## Aim
Reproduce each of the following lines word for word, without changing anything.

=== Records to use ===

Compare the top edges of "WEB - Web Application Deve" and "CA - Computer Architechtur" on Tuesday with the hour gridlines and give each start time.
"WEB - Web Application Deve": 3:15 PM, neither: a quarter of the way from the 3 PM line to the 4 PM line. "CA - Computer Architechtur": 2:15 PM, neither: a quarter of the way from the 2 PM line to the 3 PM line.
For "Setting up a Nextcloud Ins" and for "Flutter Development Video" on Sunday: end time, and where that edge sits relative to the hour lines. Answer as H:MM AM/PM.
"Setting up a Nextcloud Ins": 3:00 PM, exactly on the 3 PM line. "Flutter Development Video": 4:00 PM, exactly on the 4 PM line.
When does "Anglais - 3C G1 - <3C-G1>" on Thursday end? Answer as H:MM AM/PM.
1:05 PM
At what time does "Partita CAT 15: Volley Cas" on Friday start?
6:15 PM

===

## Result of the exercise
Compare the top edges of "WEB - Web Application Deve" and "CA - Computer Architechtur" on Tuesday with the hour gridlines and give each start time.
"WEB - Web Application Deve": 3:15 PM, neither: a quarter of the way from the 3 PM line to the 4 PM line. "CA - Computer Architechtur": 2:15 PM, neither: a quarter of the way from the 2 PM line to the 3 PM line.
For "Setting up a Nextcloud Ins" and for "Flutter Development Video" on Sunday: end time, and where that edge sits relative to the hour lines. Answer as H:MM AM/PM.
"Setting up a Nextcloud Ins": 3:00 PM, exactly on the 3 PM line. "Flutter Development Video": 4:00 PM, exactly on the 4 PM line.
When does "Anglais - 3C G1 - <3C-G1>" on Thursday end? Answer as H:MM AM/PM.
1:05 PM
At what time does "Partita CAT 15: Volley Cas" on Friday start?
6:15 PM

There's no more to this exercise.